What to produce — Transcribe the entries exactly. Start at the top, stop after the line with "- **Objectif** : Apprendre", and omit every picture.

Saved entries
--- START ---

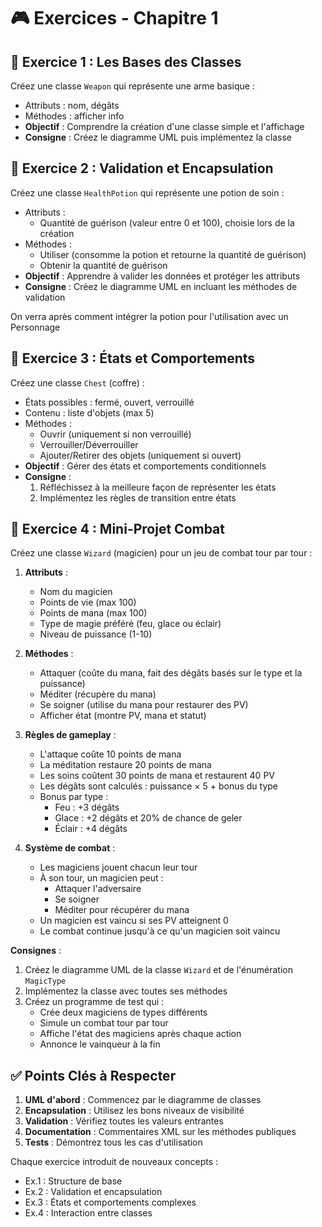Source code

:# 🎮 Exercices - Chapitre 1

## 🎯 Exercice 1 : Les Bases des Classes
Créez une classe `Weapon` qui représente une arme basique :
- Attributs : nom, dégâts
- Méthodes : afficher info
- **Objectif** : Comprendre la création d'une classe simple et l'affichage
- **Consigne** : Créez le diagramme UML puis implémentez la classe

## 🎯 Exercice 2 : Validation et Encapsulation
Créez une classe `HealthPotion` qui représente une potion de soin :
- Attributs : 
  - Quantité de guérison (valeur entre 0 et 100), choisie lors de la création
- Méthodes : 
  - Utiliser (consomme la potion et retourne la quantité de guérison)
  - Obtenir la quantité de guérison
- **Objectif** : Apprendre à valider les données et protéger les attributs
- **Consigne** : Créez le diagramme UML en incluant les méthodes de validation

On verra après comment intégrer la potion pour l'utilisation avec un Personnage

## 🎯 Exercice 3 : États et Comportements
Créez une classe `Chest` (coffre) :
- États possibles : fermé, ouvert, verrouillé
- Contenu : liste d'objets (max 5)
- Méthodes :
  - Ouvrir (uniquement si non verrouillé)
  - Verrouiller/Déverrouiller
  - Ajouter/Retirer des objets (uniquement si ouvert)
- **Objectif** : Gérer des états et comportements conditionnels
- **Consigne** : 
  1. Réfléchissez à la meilleure façon de représenter les états
  2. Implémentez les règles de transition entre états

## 🎯 Exercice 4 : Mini-Projet Combat
Créez une classe `Wizard` (magicien) pour un jeu de combat tour par tour :

1. **Attributs** :
   - Nom du magicien
   - Points de vie (max 100)
   - Points de mana (max 100)
   - Type de magie préféré (feu, glace ou éclair)
   - Niveau de puissance (1-10)

2. **Méthodes** :
   - Attaquer (coûte du mana, fait des dégâts basés sur le type et la puissance)
   - Méditer (récupère du mana)
   - Se soigner (utilise du mana pour restaurer des PV)
   - Afficher état (montre PV, mana et statut)

3. **Règles de gameplay** :
   - L'attaque coûte 10 points de mana
   - La méditation restaure 20 points de mana
   - Les soins coûtent 30 points de mana et restaurent 40 PV
   - Les dégâts sont calculés : puissance × 5 + bonus du type
   - Bonus par type :
     * Feu : +3 dégâts
     * Glace : +2 dégâts et 20% de chance de geler
     * Éclair : +4 dégâts

4. **Système de combat** :
   - Les magiciens jouent chacun leur tour
   - À son tour, un magicien peut :
     * Attaquer l'adversaire
     * Se soigner
     * Méditer pour récupérer du mana
   - Un magicien est vaincu si ses PV atteignent 0
   - Le combat continue jusqu'à ce qu'un magicien soit vaincu

**Consignes** :
1. Créez le diagramme UML de la classe `Wizard` et de l'énumération `MagicType`
2. Implémentez la classe avec toutes ses méthodes
3. Créez un programme de test qui :
   - Crée deux magiciens de types différents
   - Simule un combat tour par tour
   - Affiche l'état des magiciens après chaque action
   - Annonce le vainqueur à la fin

## ✅ Points Clés à Respecter
1. **UML d'abord** : Commencez par le diagramme de classes
2. **Encapsulation** : Utilisez les bons niveaux de visibilité
3. **Validation** : Vérifiez toutes les valeurs entrantes
4. **Documentation** : Commentaires XML sur les méthodes publiques
5. **Tests** : Démontrez tous les cas d'utilisation

Chaque exercice introduit de nouveaux concepts :
- Ex.1 : Structure de base
- Ex.2 : Validation et encapsulation
- Ex.3 : États et comportements complexes
- Ex.4 : Interaction entre classes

--- END ---

Finished task —
Source code

:# 🎮 Exercices - Chapitre 1

## 🎯 Exercice 1 : Les Bases des Classes
Créez une classe `Weapon` qui représente une arme basique :
- Attributs : nom, dégâts
- Méthodes : afficher info
- **Objectif** : Comprendre la création d'une classe simple et l'affichage
- **Consigne** : Créez le diagramme UML puis implémentez la classe

## 🎯 Exercice 2 : Validation et Encapsulation
Créez une classe `HealthPotion` qui représente une potion de soin :
- Attributs : 
  - Quantité de guérison (valeur entre 0 et 100), choisie lors de la création
- Méthodes : 
  - Utiliser (consomme la potion et retourne la quantité de guérison)
  - Obtenir la quantité de guérison
- **Objectif** : Apprendre à valider les données et protéger les attributs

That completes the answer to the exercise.